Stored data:
**********

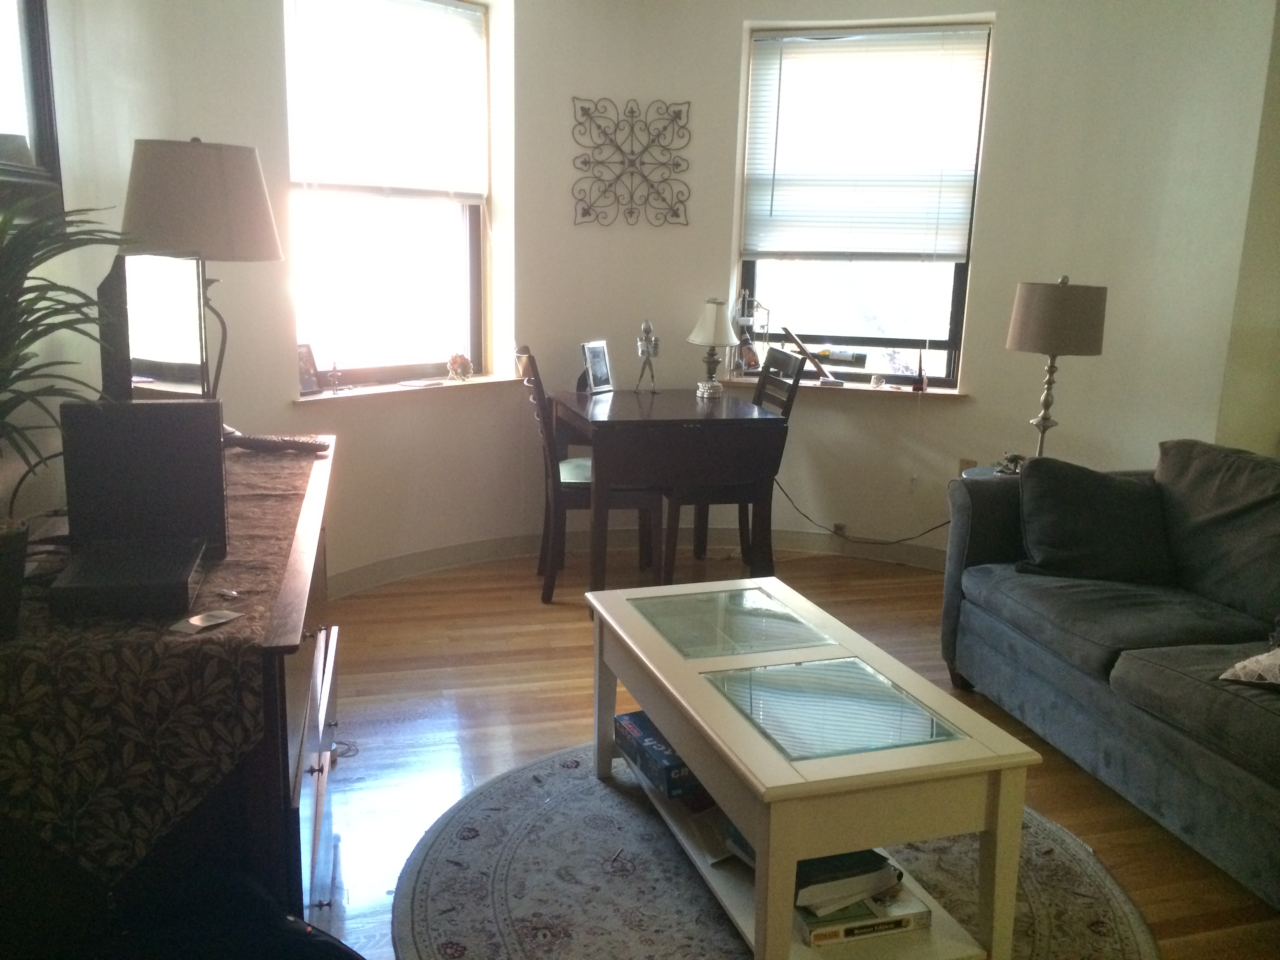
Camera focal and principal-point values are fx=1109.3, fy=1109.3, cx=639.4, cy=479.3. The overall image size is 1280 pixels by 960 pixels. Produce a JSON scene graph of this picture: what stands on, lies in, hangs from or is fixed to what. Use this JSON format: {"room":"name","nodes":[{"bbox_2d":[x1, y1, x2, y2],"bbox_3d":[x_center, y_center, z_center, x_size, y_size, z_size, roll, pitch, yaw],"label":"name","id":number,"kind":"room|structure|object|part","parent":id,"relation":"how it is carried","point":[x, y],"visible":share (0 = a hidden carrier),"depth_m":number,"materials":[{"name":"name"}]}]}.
{"room":"living room","nodes":[
{"label":"living room","id":0,"kind":"room"},
{"bbox_2d":[42,0,1278,587],"bbox_3d":[0.201,-0.847,4.356,4.657,2.782,0.988,-2,13,-15],"label":"curved wall","id":1,"kind":"structure","parent":0,"point":[637,95],"depth_m":4.66,"materials":[{"name":"paint"}]},
{"bbox_2d":[0,0,63,215],"bbox_3d":[-1.211,-0.884,1.998,0.035,0.810,0.940,-2,13,-15],"label":"mirror","id":2,"kind":"object","parent":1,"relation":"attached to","point":[40,98],"visible":0.91,"depth_m":2.34,"materials":[{"name":"mirror"}]},
{"bbox_2d":[285,0,489,387],"bbox_3d":[-1.055,-1.174,4.574,0.131,1.625,1.058,12,16,40],"label":"left window","id":3,"kind":"structure","parent":1,"relation":"in","point":[473,254],"depth_m":4.67,"materials":[{"name":"glass"}]},
{"bbox_2d":[283,0,487,202],"bbox_3d":[-0.989,-1.515,4.424,0.056,0.809,0.974,12,16,40],"label":"window blind","id":4,"kind":"object","parent":3,"relation":"attached to","point":[475,192],"visible":0.97,"depth_m":4.41,"materials":[{"name":"white"}]},
{"bbox_2d":[296,372,524,405],"bbox_3d":[-0.955,-0.392,4.644,0.190,0.030,1.210,12,16,39],"label":"left window sill","id":5,"kind":"structure","parent":1,"relation":"attached to","point":[356,393],"depth_m":4.54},
{"bbox_2d":[297,343,321,394],"bbox_3d":[-1.314,-0.430,4.308,0.078,0.190,0.138,7,14,25],"label":"picture frame","id":6,"kind":"object","parent":5,"relation":"on","point":[308,369],"visible":0.83,"depth_m":4.31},
{"bbox_2d":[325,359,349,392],"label":"figurine","id":7,"kind":"object","parent":5,"relation":"on","point":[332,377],"visible":0.99,"depth_m":4.40,"materials":[{"name":"metal"}]},
{"bbox_2d":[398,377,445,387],"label":"paper","id":8,"kind":"object","parent":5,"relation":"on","point":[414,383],"visible":0.98,"depth_m":4.66,"materials":[{"name":"white paper"}]},
{"bbox_2d":[445,352,473,381],"bbox_3d":[-0.788,-0.494,4.854,0.114,0.128,0.101,-6,14,-31],"label":"figurine","id":9,"kind":"object","parent":5,"relation":"on","point":[459,359],"visible":0.99,"depth_m":4.83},
{"bbox_2d":[570,96,692,227],"bbox_3d":[-0.038,-1.415,4.967,0.568,0.573,0.027,-2,13,-15],"label":"metal wall art","id":10,"kind":"object","parent":1,"relation":"attached to","point":[679,114],"visible":1,"depth_m":4.96,"materials":[{"name":"metal"}]},
{"bbox_2d":[316,524,954,601],"bbox_3d":[0.301,0.549,4.123,4.135,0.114,2.283,-2,13,-15],"label":"baseboard","id":11,"kind":"structure","parent":1,"relation":"attached to","point":[401,563],"depth_m":5.14,"materials":[{"name":"white paint"}]},
{"bbox_2d":[710,373,966,398],"bbox_3d":[0.906,-0.442,5.179,0.828,0.043,0.460,-2,13,-15],"label":"right window sill","id":12,"kind":"structure","parent":1,"relation":"attached to","point":[886,388],"depth_m":5.07,"materials":[{"name":"white paint"}]},
{"bbox_2d":[730,289,768,376],"bbox_3d":[0.517,-0.700,5.246,0.167,0.426,0.167,3,12,4],"label":"wire rack","id":13,"kind":"object","parent":12,"relation":"on","point":[746,321],"visible":0.86,"depth_m":5.22,"materials":[{"name":"metal"}]},
{"bbox_2d":[781,327,843,386],"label":"wine bottle holder","id":14,"kind":"object","parent":12,"relation":"on","point":[815,361],"visible":1,"depth_m":5.12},
{"bbox_2d":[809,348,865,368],"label":"wine bottle","id":15,"kind":"object","parent":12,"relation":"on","point":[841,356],"visible":0.93,"depth_m":5.16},
{"bbox_2d":[869,373,885,388],"bbox_3d":[1.091,-0.451,5.096,0.060,0.058,0.060,3,12,9],"label":"small ornament","id":16,"kind":"object","parent":12,"relation":"on","point":[878,380],"visible":0.99,"depth_m":5.08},
{"bbox_2d":[912,351,927,391],"bbox_3d":[1.278,-0.494,5.060,0.059,0.178,0.062,3,12,6],"label":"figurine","id":17,"kind":"object","parent":12,"relation":"on","point":[920,386],"visible":1,"depth_m":5.05,"materials":[{"name":"red"}]},
{"bbox_2d":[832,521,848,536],"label":"wall socket","id":18,"kind":"object","parent":1,"relation":"attached to","point":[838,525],"visible":0.68,"depth_m":5.26,"materials":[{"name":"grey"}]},
{"bbox_2d":[736,18,992,382],"bbox_3d":[0.999,-1.218,5.105,1.085,1.601,0.110,5,13,17],"label":"right window","id":19,"kind":"structure","parent":1,"relation":"in","point":[952,334],"depth_m":5.19,"materials":[{"name":"glass"}]},
{"bbox_2d":[741,25,989,261],"bbox_3d":[0.985,-1.468,4.959,1.028,0.989,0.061,6,13,17],"label":"window blind","id":20,"kind":"object","parent":19,"relation":"attached to","point":[764,60],"visible":0.99,"depth_m":4.95,"materials":[{"name":"white plastic"}]},
{"bbox_2d":[957,458,976,474],"bbox_3d":[1.467,-0.030,4.968,0.066,0.121,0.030,-2,13,-15],"label":"wall socket","id":21,"kind":"object","parent":1,"relation":"attached to","point":[963,463],"visible":0.44,"depth_m":4.96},
{"bbox_2d":[305,545,1278,959],"bbox_3d":[0.607,1.018,2.415,4.889,0.102,6.251,-2,13,-15],"label":"floor","id":22,"kind":"structure","parent":0,"point":[428,635],"depth_m":3.53,"materials":[{"name":"brown wood"}]},
{"bbox_2d":[0,434,339,947],"bbox_3d":[-0.943,0.487,2.320,0.538,0.866,1.606,-2,13,-15],"label":"sideboard","id":23,"kind":"object","parent":22,"relation":"on","point":[295,819],"visible":0.51,"depth_m":1.64,"materials":[{"name":"brown wood"}]},
{"bbox_2d":[0,441,316,891],"bbox_3d":[-0.971,0.267,2.338,0.454,0.339,1.768,-2,13,-15],"label":"table runner","id":24,"kind":"object","parent":23,"relation":"on","point":[271,496],"visible":0.65,"depth_m":1.62,"materials":[{"name":"fabric"}]},
{"bbox_2d":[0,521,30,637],"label":"plant pot","id":25,"kind":"object","parent":24,"relation":"on","point":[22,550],"visible":0.97,"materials":[{"name":"black"}]},
{"bbox_2d":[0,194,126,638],"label":"potted plant","id":26,"kind":"object","parent":24,"relation":"on","point":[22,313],"visible":1,"depth_m":1.54,"materials":[{"name":"green plant"}]},
{"bbox_2d":[50,536,208,619],"bbox_3d":[-0.808,0.156,1.783,0.190,0.053,0.256,-2,13,-15],"label":"black box","id":27,"kind":"object","parent":24,"relation":"on","point":[200,550],"visible":0.98,"depth_m":1.70,"materials":[{"name":"black"}]},
{"bbox_2d":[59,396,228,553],"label":"speaker","id":28,"kind":"object","parent":24,"relation":"on","point":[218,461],"visible":0.92,"depth_m":1.94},
{"bbox_2d":[96,250,210,401],"bbox_3d":[-1.042,-0.255,2.420,0.193,0.483,0.622,-4,14,-25],"label":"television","id":29,"kind":"object","parent":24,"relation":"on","point":[152,353],"visible":0.75,"depth_m":2.26,"materials":[{"name":"black"}]},
{"bbox_2d":[118,136,283,407],"bbox_3d":[-1.101,-0.473,2.783,0.384,0.742,0.383,10,15,34],"label":"table lamp","id":30,"kind":"object","parent":24,"relation":"on","point":[208,168],"visible":0.83,"depth_m":2.59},
{"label":"lamp shade","id":31,"kind":"part","parent":30,"relation":"part of","materials":[{"name":"fabric"}]},
{"bbox_2d":[167,609,243,634],"bbox_3d":[-0.648,0.210,1.656,0.068,0.006,0.104,8,14,26],"label":"card","id":32,"kind":"object","parent":24,"relation":"on","point":[194,622],"visible":0.98,"depth_m":1.65,"materials":[{"name":"white"}]},
{"bbox_2d":[221,430,329,453],"bbox_3d":[-0.951,-0.095,2.859,0.258,0.041,0.138,4,13,9],"label":"remote control","id":33,"kind":"object","parent":24,"relation":"on","point":[274,442],"visible":0.93,"depth_m":2.84,"materials":[{"name":"plastic"}]},
{"bbox_2d":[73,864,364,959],"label":"black chair","id":34,"kind":"object","parent":22,"relation":"on","point":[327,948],"visible":0.94,"depth_m":1.49,"materials":[{"name":"black"}]},
{"bbox_2d":[515,347,657,603],"bbox_3d":[-0.214,-0.024,4.574,0.511,0.996,0.454,-2,13,-15],"label":"dining chair","id":35,"kind":"object","parent":22,"relation":"on","point":[550,587],"visible":0.61,"depth_m":4.42,"materials":[{"name":"brown wood"}]},
{"bbox_2d":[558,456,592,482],"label":"seat cushion","id":36,"kind":"object","parent":35,"relation":"on","point":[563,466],"visible":0.35,"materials":[{"name":"fabric"}]},
{"bbox_2d":[549,388,788,634],"bbox_3d":[0.074,0.076,4.615,0.772,0.774,0.864,-2,13,-15],"label":"drop-leaf table","id":37,"kind":"object","parent":22,"relation":"on","point":[597,420],"visible":0.97,"depth_m":4.25,"materials":[{"name":"brown wood"}]},
{"bbox_2d":[578,340,614,394],"bbox_3d":[-0.203,-0.493,4.875,0.091,0.223,0.195,8,14,28],"label":"picture frame","id":38,"kind":"object","parent":37,"relation":"on","point":[592,367],"visible":0.99,"depth_m":4.86,"materials":[{"name":"metal"}]},
{"bbox_2d":[634,319,661,392],"bbox_3d":[0.035,-0.546,4.910,0.111,0.336,0.112,-2,13,-15],"label":"figurine","id":39,"kind":"object","parent":37,"relation":"on","point":[645,326],"visible":0.99,"depth_m":4.89,"materials":[{"name":"silver metal"}]},
{"bbox_2d":[687,296,739,398],"bbox_3d":[0.317,-0.575,4.833,0.224,0.437,0.226,8,14,25],"label":"table lamp","id":40,"kind":"object","parent":37,"relation":"on","point":[714,324],"visible":1,"depth_m":4.76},
{"bbox_2d":[662,346,803,580],"bbox_3d":[0.369,-0.063,4.782,0.502,0.998,0.451,-2,13,-15],"label":"dining chair","id":41,"kind":"object","parent":22,"relation":"on","point":[791,396],"visible":0.48,"depth_m":4.64,"materials":[{"name":"wood"}]},
{"bbox_2d":[393,738,1158,959],"bbox_3d":[0.288,0.949,2.484,1.715,0.011,1.861,-2,13,-15],"label":"round rug","id":42,"kind":"object","parent":22,"relation":"on","point":[433,880],"visible":0.61,"depth_m":2.55,"materials":[{"name":"grey carpet"}]},
{"bbox_2d":[585,578,1040,959],"bbox_3d":[0.295,0.651,2.580,0.587,0.500,1.178,-2,13,-15],"label":"coffee table","id":43,"kind":"object","parent":42,"relation":"on","point":[775,842],"visible":0.94,"depth_m":2.19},
{"bbox_2d":[614,709,708,799],"bbox_3d":[0.122,0.685,2.828,0.259,0.080,0.327,-2,13,-15],"label":"board game box","id":44,"kind":"object","parent":43,"relation":"in","point":[629,716],"visible":0.6,"depth_m":2.73,"materials":[{"name":"blue cardboard"}]},
{"bbox_2d":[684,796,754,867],"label":"book","id":45,"kind":"object","parent":43,"relation":"in","point":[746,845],"visible":0.31,"depth_m":2.48,"materials":[{"name":"paper"}]},
{"bbox_3d":[0.388,0.457,2.272,0.417,0.025,0.413,-2,13,-15],"label":"glass panel","id":46,"kind":"part","parent":43,"relation":"part of","materials":[{"name":"glass"}]},
{"bbox_2d":[793,846,901,912],"bbox_3d":[0.360,0.761,2.262,0.246,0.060,0.260,-2,13,-15],"label":"book","id":47,"kind":"object","parent":43,"relation":"in","point":[870,853],"visible":0.47,"depth_m":2.16,"materials":[{"name":"paper"}]},
{"bbox_2d":[794,877,930,947],"bbox_3d":[0.407,0.840,2.265,0.276,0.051,0.246,-2,13,-15],"label":"book","id":48,"kind":"object","parent":43,"relation":"in","point":[910,923],"visible":0.39,"depth_m":2.17,"materials":[{"name":"paper"}]},
{"bbox_2d":[775,478,952,546],"bbox_3d":[1.097,0.152,5.205,1.073,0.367,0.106,5,13,14],"label":"power cord","id":49,"kind":"object","parent":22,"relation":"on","point":[910,539],"visible":0.75,"depth_m":5.25,"materials":[{"name":"black plastic"}]},
{"bbox_2d":[959,464,1016,480],"bbox_3d":[1.477,0.283,4.296,0.478,0.587,0.486,-2,13,-15],"label":"side table","id":50,"kind":"object","parent":22,"relation":"on","point":[979,474],"visible":0.09,"depth_m":4.33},
{"bbox_2d":[994,451,1026,474],"bbox_3d":[1.414,-0.062,4.221,0.131,0.083,0.132,-2,13,-15],"label":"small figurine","id":51,"kind":"object","parent":50,"relation":"on","point":[1011,458],"visible":0.89,"depth_m":4.20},
{"bbox_2d":[1005,275,1108,459],"bbox_3d":[1.550,-0.385,4.190,0.335,0.769,0.332,7,14,25],"label":"table lamp","id":52,"kind":"object","parent":50,"relation":"on","point":[1050,326],"visible":0.95,"depth_m":4.02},
{"bbox_3d":[1.563,-0.614,4.174,0.379,0.256,0.367,7,14,25],"label":"lamp shade","id":53,"kind":"part","parent":52,"relation":"part of","materials":[{"name":"beige fabric"}]},
{"bbox_2d":[941,440,1279,907],"bbox_3d":[1.749,0.466,2.895,0.959,0.859,2.158,-2,13,-15],"label":"sofa","id":54,"kind":"object","parent":22,"relation":"on","point":[1154,673],"visible":0.96,"depth_m":3.11,"materials":[{"name":"grey fabric"}]},
{"bbox_2d":[1013,456,1172,582],"bbox_3d":[1.430,0.127,3.487,0.499,0.366,0.283,2,12,2],"label":"throw pillow","id":55,"kind":"object","parent":54,"relation":"on","point":[1109,504],"visible":0.95,"depth_m":3.41,"materials":[{"name":"fabric"}]},
{"bbox_2d":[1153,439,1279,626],"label":"back cushion","id":56,"kind":"object","parent":54,"relation":"on","point":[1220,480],"visible":0.91,"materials":[{"name":"grey fabric"}]},
{"bbox_2d":[1218,645,1279,685],"bbox_3d":[1.585,0.394,2.492,0.328,0.257,0.441,-2,13,-15],"label":"throw pillow","id":57,"kind":"object","parent":54,"relation":"on","point":[1260,657],"visible":1,"depth_m":2.57,"materials":[{"name":"fabric"}]},
{"bbox_2d":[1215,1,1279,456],"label":"right wall","id":58,"kind":"structure","parent":0,"point":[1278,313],"depth_m":4.28,"materials":[{"name":"beige paint"}]}
]}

**********

» Your instructions:
Please copy every line of the records above in which "living" appears.

» Answer box:
{"room":"living room","nodes":[
{"label":"living room","id":0,"kind":"room"},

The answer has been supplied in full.